VII. Daß in der psychologischen Abwägung von Lust und Schmerz diese Norm weder zum Bewußtsein kommt noch auch in vielen Fällen sich als unbewußt wirkende nachweisen läßt, dies kann gerade vom Pessimismus nicht als Einwurf gegen sie geltend gemacht werden. Denn die Frage ist hier nur die philosophisch axiologische: welches die Beurteilung der Empfindungswerte sein müßte, um eine richtige zu sein; der Pessimismus selbst muß ja die Möglichkeit voraussetzen, daß das Urteil der meisten Menschen über die eudämonistischen Werte ihres Lebens ein falsches sei. Die menschliche Glückssehnsucht kann diese Fälschung nach zwei entgegengesetzten Seiten hin veranlassen: einmal kann sie die optimistische Illusion erregen, der Gegenstand dieser Sehnsucht sei schon mehr oder weniger erreicht; dann kann sie aber auch umgekehrt eine Unterschätzung des schon Erreichten zuwege bringen; diese beiden psychologischen Klippen bedrohen gleichmäßig die Fahrt desjenigen, der nach einem praktischen Ideale steuert.
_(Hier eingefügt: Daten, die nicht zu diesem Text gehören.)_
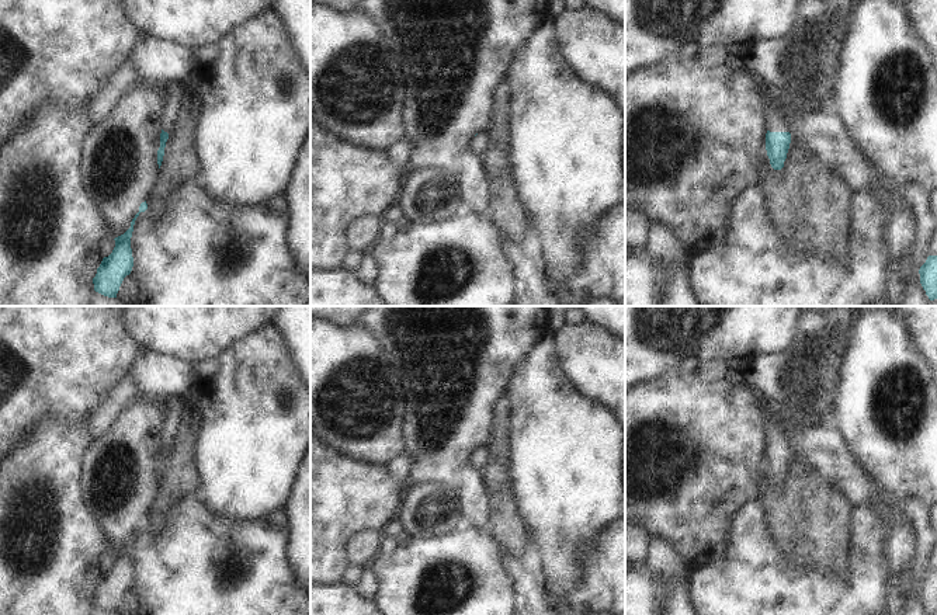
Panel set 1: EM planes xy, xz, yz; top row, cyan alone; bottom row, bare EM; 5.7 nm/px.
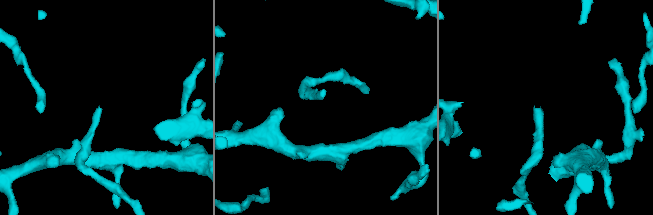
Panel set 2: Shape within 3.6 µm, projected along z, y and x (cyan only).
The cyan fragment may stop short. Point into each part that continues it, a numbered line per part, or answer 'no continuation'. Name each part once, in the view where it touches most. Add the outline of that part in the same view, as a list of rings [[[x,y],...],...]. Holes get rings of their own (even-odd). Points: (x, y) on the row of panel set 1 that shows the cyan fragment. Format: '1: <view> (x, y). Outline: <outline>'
1: yz (776, 121). Outline: [[[767,105],[766,110],[766,129],[770,132],[789,132],[789,121],[784,112],[774,105]]]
Im Übrigen dürfen wir wohl mit Recht annehmen, daß die Urteile über gegenseitiges Aufwiegen von Lust und Schmerz, ebenso wie diese Empfindungen selbst, Resultate angehäufter und vererbter Geschlechtserfahrung und der Anpassung an die physisch-psychischen Lebensbedingungen sind, wodurch sich die verhältnismäßige Schnelligkeit, mit der sich die Fähigkeit zu solchen Urteilen ausbildet und die verhältnismäßige Geringfügigkeit der persönlichen Erfahrung erklärt, die dazu gehört – obgleich doch auch besonders bei der Jugend und bei unerfahrenen Menschen die starken Schwankungen, Ungleichheiten und offenbaren Falschheiten des eudämonologischen Maßstabes zu beobachten sind. Daß dieser Maßstab etwa bei düstern, freudearmen Indianern ein anderer sein wird, als bei den Bewohnern heiterer und mehr Freuden bietender Zonen liegt auf der Hand und bestätigt es, daß es doch die Beobachtung des thatsächlichen empirischen Verhältnisses von Lust und Leid – und nicht ihre vorgeblich absolute, an sich selbst festzustellende Größe – sein muß, von der die Beurteilung ihrer relativen Werte ausgeht.